Le désert ne montre pas seulement un exil mais aussi le moyen de mériter la terre sainte, le royaume de Dieu et la révélation de sa royauté. On a reçu la Torah non seulement sur le mont Sinaï mais aussi à la dernière étape qui est ''les plaines de Moav''. À Moav, Moshé a appris au peuple d'Israël à adapter la Torah pour la conquête de la terre et comment vivre la Torah dans cette terre. C'est aussi la Torah du roi David autre que la Torah du mont Sinaï où le mal n'affecte pas l'homme. Le mal a affecté Moshé et toute la génération du désert après la faute du veau d'or et tous vont mourir dans ce désert. Avec David, nous allons travailler et transformer le mal en bien. Nous voyons que le Roi David est l'engendrement justement d'unions difficiles tels que Yéhouda et Tamar, de Boaz avec Ruth qui descend de Moav, d'un inceste entre Loth et sa fille, David étant lui-même le fils indigne d'une grande lignée.

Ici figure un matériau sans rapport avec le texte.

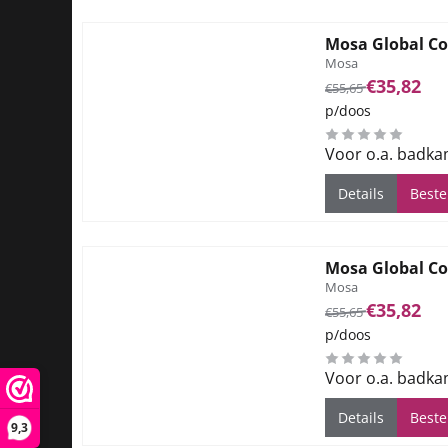
Mosa Global Co
Merk:
Mosa
Van 55,65 voor 35
€35,82
€55,65
p/doos
Voor o.a. badka
Details
Beste
Mosa Global Co
Merk:
Mosa
Van 55,65 voor 35
€35,82
€55,65
p/doos
Voor o.a. badka
Details
Beste
9,3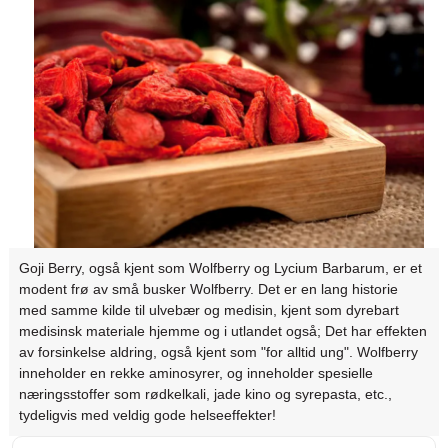
Goji Berry, også kjent som Wolfberry og Lycium Barbarum, er et
modent frø av små busker Wolfberry. Det er en lang historie
med samme kilde til ulvebær og medisin, kjent som dyrebart
medisinsk materiale hjemme og i utlandet også; Det har effekten
av forsinkelse aldring, også kjent som "for alltid ung". Wolfberry
inneholder en rekke aminosyrer, og inneholder spesielle
næringsstoffer som rødkelkali, jade kino og syrepasta, etc.,
tydeligvis med veldig gode helseeffekter!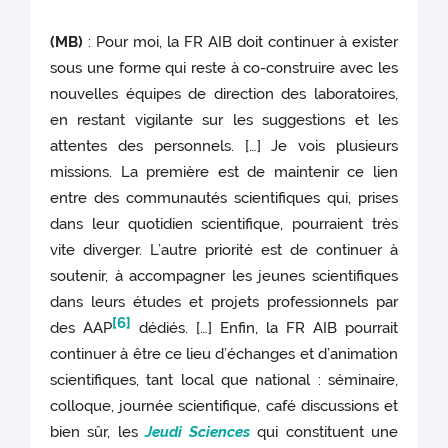
(MB)
: Pour moi, la FR AIB doit continuer à exister
sous une forme qui reste à co-construire avec les
nouvelles équipes de direction des laboratoires,
en restant vigilante sur les suggestions et les
attentes des personnels. […] Je vois plusieurs
missions. La première est de maintenir ce lien
entre des communautés scientifiques qui, prises
dans leur quotidien scientifique, pourraient très
vite diverger. L’autre priorité est de continuer à
soutenir, à accompagner les jeunes scientifiques
dans leurs études et projets professionnels par
[6]
des AAP
dédiés. […] Enfin, la FR AIB pourrait
continuer à être ce lieu d’échanges et d’animation
scientifiques, tant local que national : séminaire,
colloque, journée scientifique, café discussions et
bien sûr, les
Jeudi Sciences
qui constituent une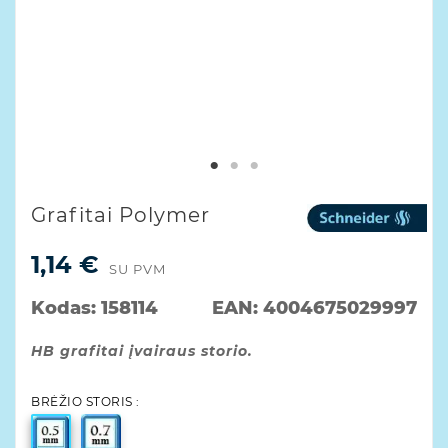
Grafitai Polymer
1,14 €
SU PVM
Kodas:
158114
EAN:
4004675029997
HB grafitai įvairaus storio.
BRĖŽIO STORIS :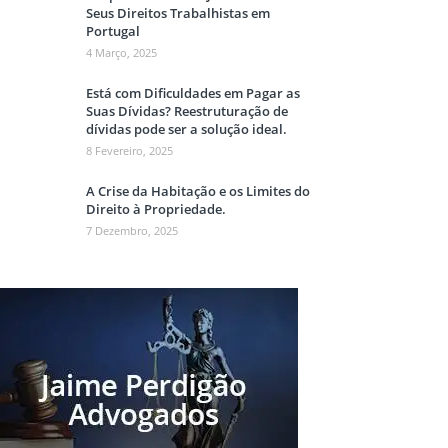
Seus Direitos Trabalhistas em
Portugal
4 Março, 2025
Está com Dificuldades em Pagar as
Suas Dívidas? Reestruturação de
dívidas pode ser a solução ideal.
8 Fevereiro, 2025
A Crise da Habitação e os Limites do
Direito à Propriedade.
7 Dezembro, 2025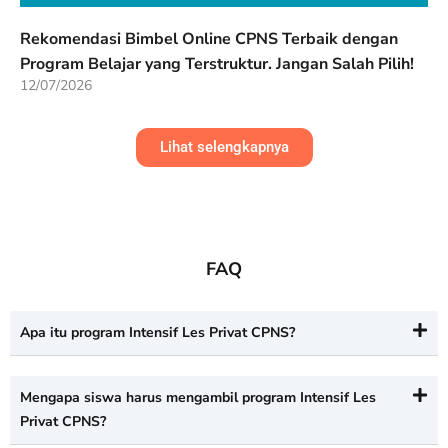
Rekomendasi Bimbel Online CPNS Terbaik dengan
Program Belajar yang Terstruktur. Jangan Salah Pilih!
12/07/2026
Lihat selengkapnya
FAQ
Apa itu program Intensif Les Privat CPNS?
Mengapa siswa harus mengambil program Intensif Les
Privat CPNS?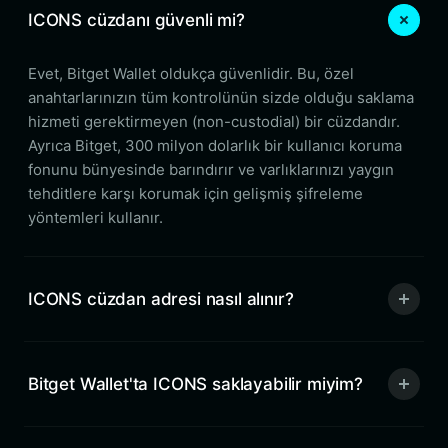
ICONS cüzdanı güvenli mi?
Evet, Bitget Wallet oldukça güvenlidir. Bu, özel
anahtarlarınızın tüm kontrolünün sizde olduğu saklama
hizmeti gerektirmeyen (non-custodial) bir cüzdandır.
Ayrıca Bitget, 300 milyon dolarlık bir kullanıcı koruma
fonunu bünyesinde barındırır ve varlıklarınızı yaygın
tehditlere karşı korumak için gelişmiş şifreleme
yöntemleri kullanır.
ICONS cüzdan adresi nasıl alınır?
Bitget Wallet'ta ICONS saklayabilir miyim?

Ces 30 étapes ont été rajoutées aux 12 premières étapes qui étaient la vie parfaite d'avant la faute du premier homme (l'arbre de vie éternelle) car il faut maintenant expérimenter la vie et non plus la recevoir avec foi. Nous vivons maintenant l'arbre de la connaissance du bien et du mal et par ceci, nous pouvons inclure aussi les nations. Dans les 12 premières étapes, les nations n'ont pas de part, n'ont pas accès.

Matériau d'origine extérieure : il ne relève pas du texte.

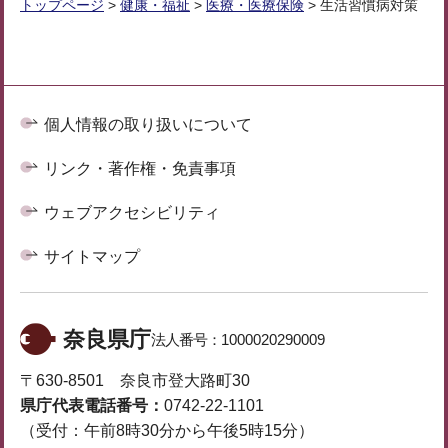
トップページ
>
健康・福祉
>
医療・医療保険
> 生活習慣病対策
個人情報の取り扱いについて
リンク・著作権・免責事項
ウェブアクセシビリティ
サイトマップ
奈良県庁
法人番号：
1000020290009
〒630-8501 奈良市登大路町30
県庁代表電話番号：
0742-22-1101
（受付：午前8時30分から午後5時15分）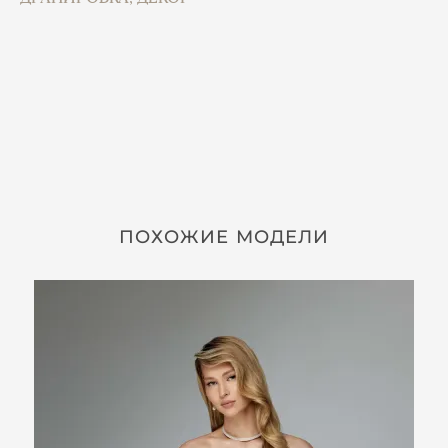
ПОХОЖИЕ МОДЕЛИ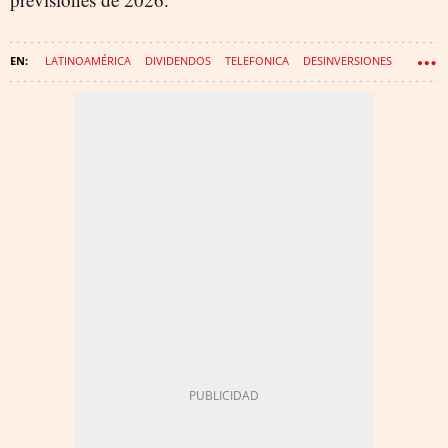
LATINOAMÉRICA
DIVIDENDOS
TELEFONICA
DESINVERSIONES
TELECOMUNICACIONES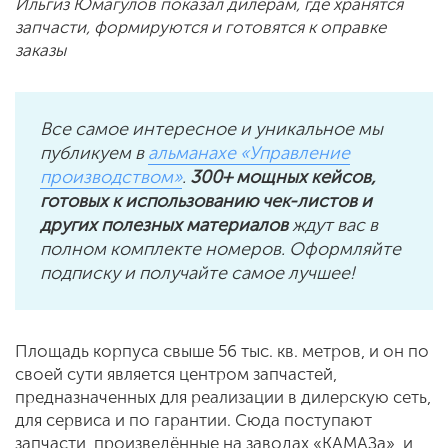
Ильгиз Юмагулов показал дилерам, где хранятся
запчасти, формируются и готовятся к оправке
заказы
Все самое интересное и уникальное мы
публикуем в
альманахе «Управление
производством»
.
300+ мощных кейсов,
готовых к использованию чек-листов и
других полезных материалов
ждут вас в
полном комплекте номеров. Оформляйте
подписку и получайте самое лучшее!
Площадь корпуса свыше 56 тыс. кв. метров, и он по
своей сути является центром запчастей,
предназначенных для реализации в дилерскую сеть,
для сервиса и по гарантии. Сюда поступают
запчасти, произведённые на заводах «КАМАЗа», и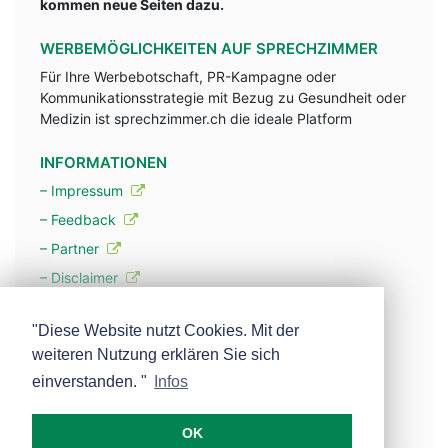
kommen neue Seiten dazu.
WERBEMÖGLICHKEITEN AUF SPRECHZIMMER
Für Ihre Werbebotschaft, PR-Kampagne oder
Kommunikationsstrategie mit Bezug zu Gesundheit oder
Medizin ist sprechzimmer.ch die ideale Platform
INFORMATIONEN
– Impressum
– Feedback
– Partner
– Disclaimer
– Datenschutzerklärung / Privacy Policy
"Diese Website nutzt Cookies. Mit der
weiteren Nutzung erklären Sie sich
– Werbung
einverstanden. "
Infos
– Mehr über unsere Experten
OK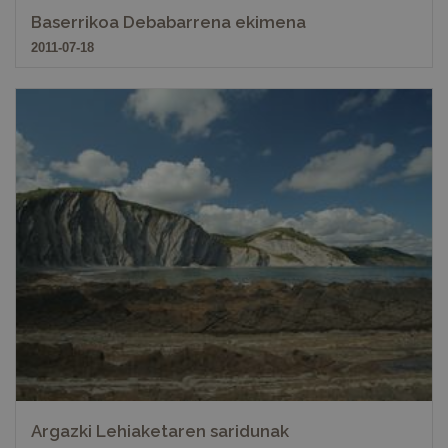
Baserrikoa Debabarrena ekimena
2011-07-18
Argazki Lehiaketaren saridunak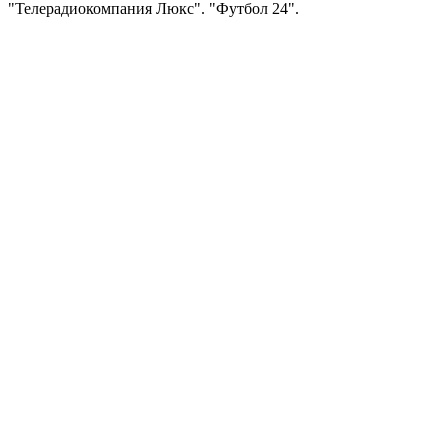
"Телерадиокомпания Люкс". "Футбол 24".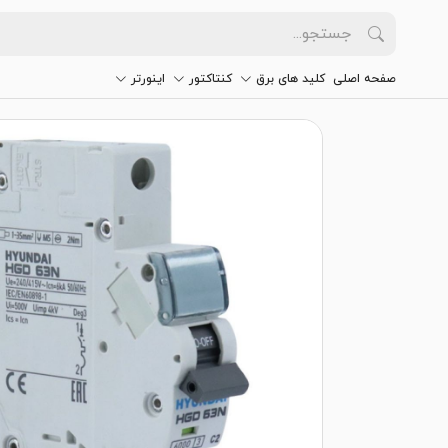
صفحه اصلی
کلید های برق
کنتاکتور
اینورتر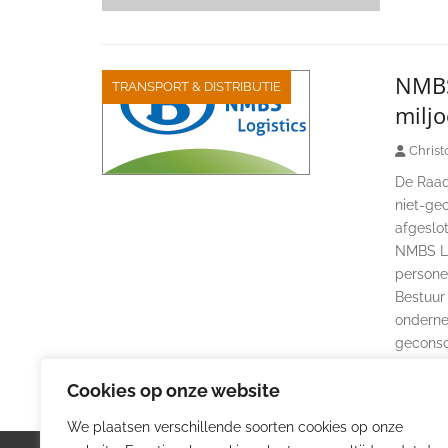
NMBS 
TRANSPORT & DISTRIBUTIE
miljo
Christ
De Raad
niet-ge
afgeslo
NMBS Lo
personee
Bestuur 
ondernem
geconso
Cookies op onze website
We plaatsen verschillende soorten cookies op onze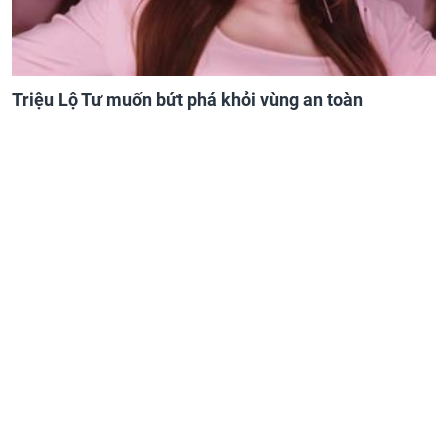
Triệu Lộ Tư muốn bứt phá khỏi vùng an toàn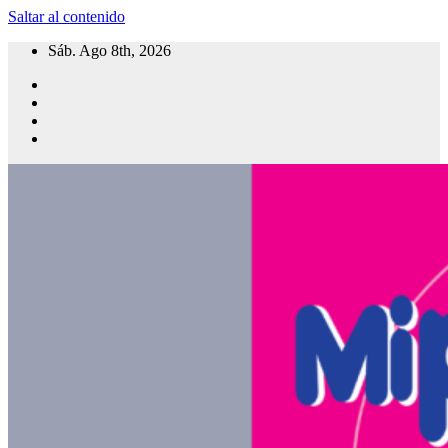
Saltar al contenido
Sáb. Ago 8th, 2026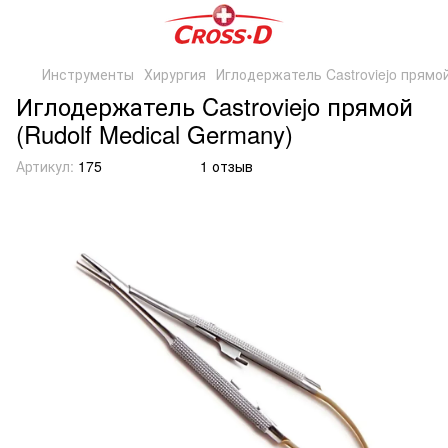
Инструменты
Хирургия
Иглодержатель Castroviejo прямой
Иглодержатель Castroviejo прямой
(Rudolf Medical Germany)
Артикул:
175
1 отзыв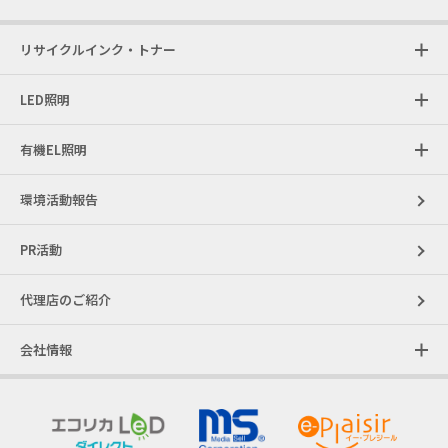
リサイクルインク・トナー
LED照明
有機EL照明
環境活動報告
PR活動
代理店のご紹介
会社情報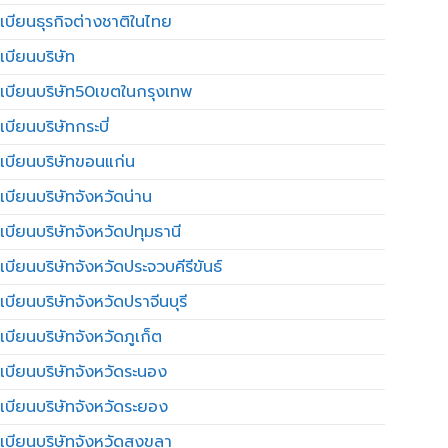
เบียนธุรกิจต่างชาติในไทย
เบียนบริษัท
เบียนบริษัท50เขตในกรุงเทพ
บียนบริษัทกระบี่
เบียนบริษัทขอนแก่น
เบียนบริษัทจังหวัดน่าน
เบียนบริษัทจังหวัดปทุมธานี
บียนบริษัทจังหวัดประจวบคีรีขันธ์
บียนบริษัทจังหวัดปราจีนบุรี
เบียนบริษัทจังหวัดภูเก็ต
เบียนบริษัทจังหวัดระนอง
เบียนบริษัทจังหวัดระยอง
เบียนบริษัทจังหวัดสงขลา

Les 12 premières étapes nous ont fait atteindre le monde de la ''ATSILOUT'', de l'émanation pure de tout mal. Les 30 étapes qui devaient se faire en trois jours représentent en fait les trois niveaux de la création que sont les mondes de la création (Bérya) de la formation (Yétsira) et de l'action (Assya). Ces trois mondes représentent différentes expériences afin d'arriver à la perfection du monde de la Atsilout. Le monde de l'action représente le monde de l'envie (l'étape appelée ''le cimetière des envies'') où les envies nous poursuivent et qu'il faut enterrer pour accéder aux autres mondes. La plaine de Moav correspond à la porte du ciel, l'accès à cette découverte du ciel dans la terre, à cette immanence, à cette présence divine dans ce monde, à ce trône divin. Les 30 étapes ont amené cette Torah de l'adhésion volontaire au contraire de la Torah du mon Sinaï qui au contraire était le résultat d'une adhésion forcée.